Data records
Start

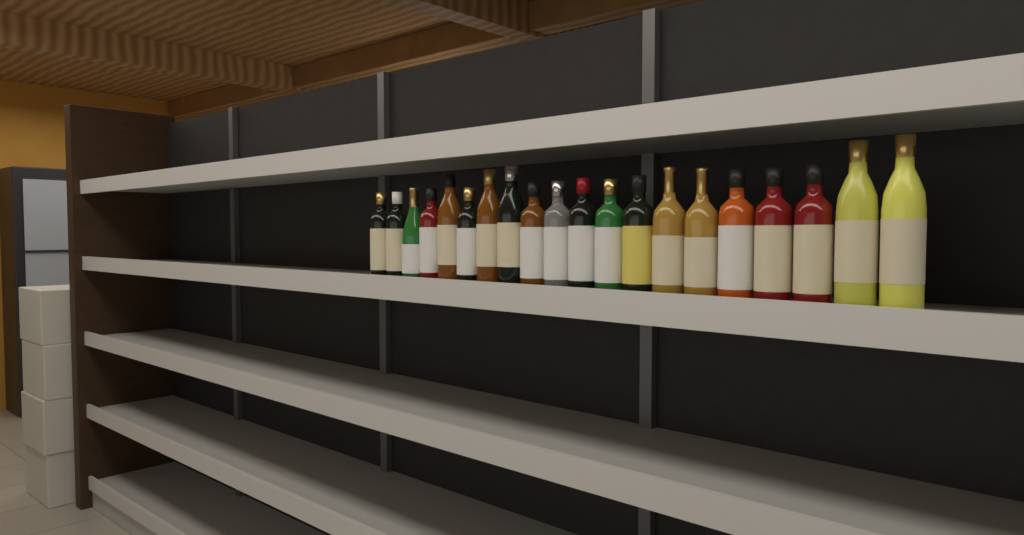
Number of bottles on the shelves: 20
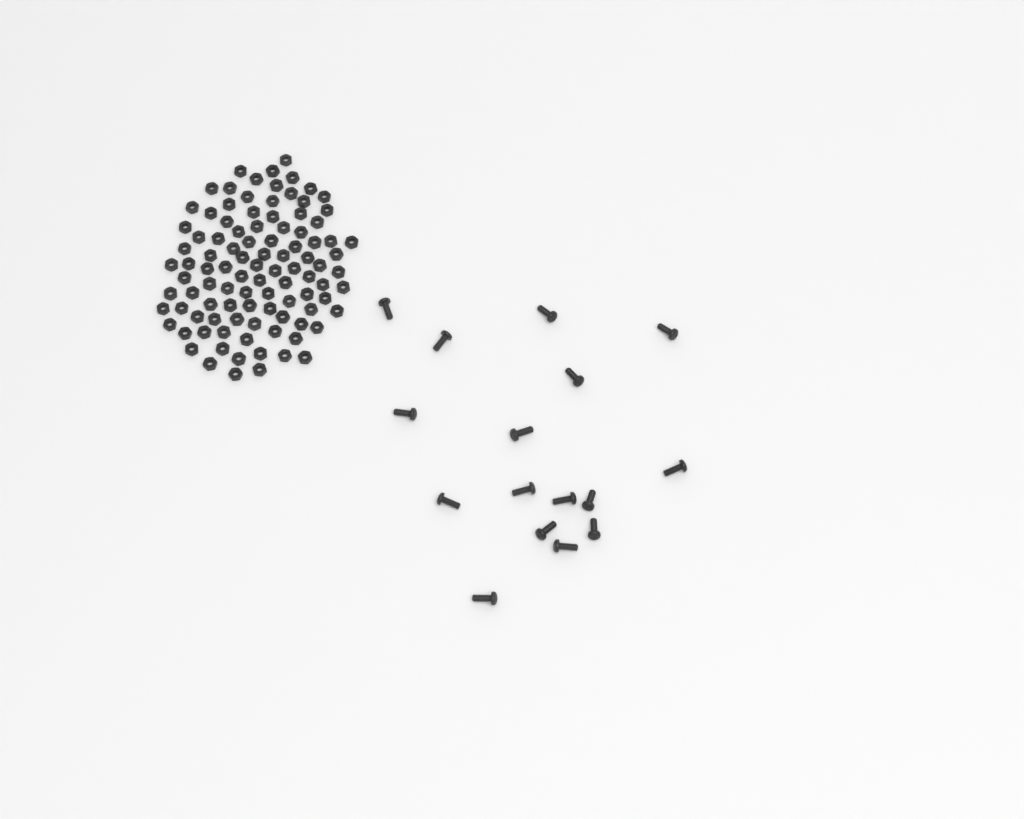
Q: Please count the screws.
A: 16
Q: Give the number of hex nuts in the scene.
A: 100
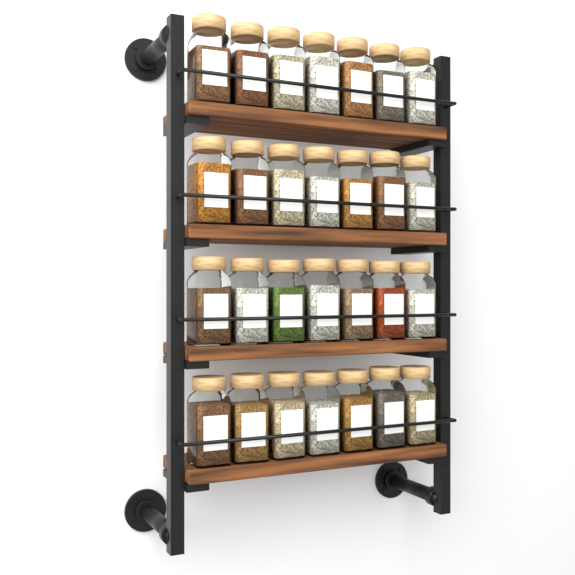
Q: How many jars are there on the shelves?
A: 28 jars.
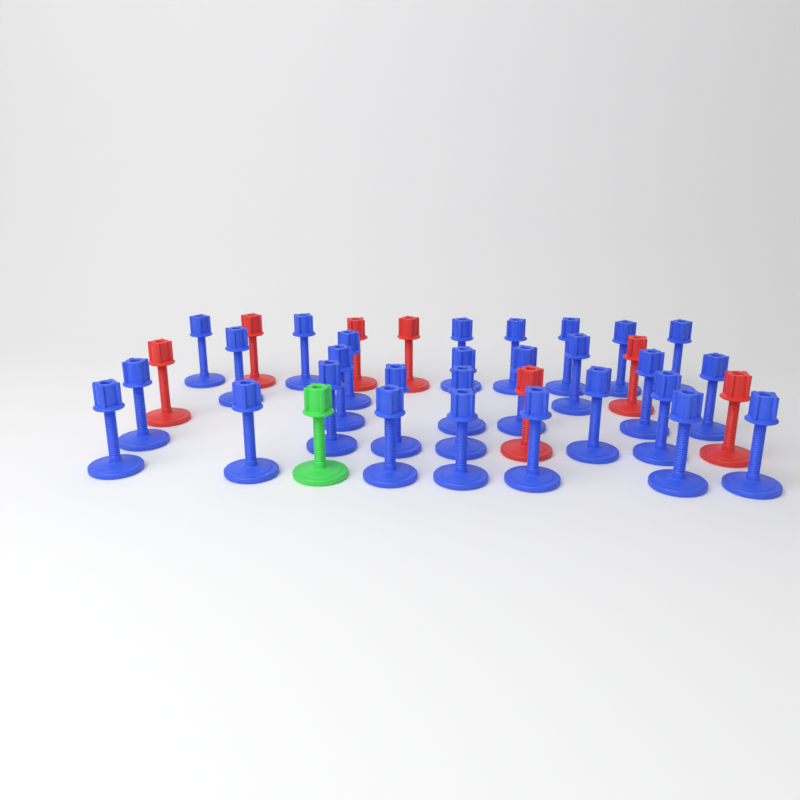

End

Update the records by replacing "on the shelves" with "on the racks" throughout and leaving every other word unchanged. Omit the pictures from your version.

■ Completed exercise
Number of bottles on the racks: 20
Q: Please count the screws.
A: 16
Q: Give the number of hex nuts in the scene.
A: 100
Q: How many jars are there on the racks?
A: 28 jars.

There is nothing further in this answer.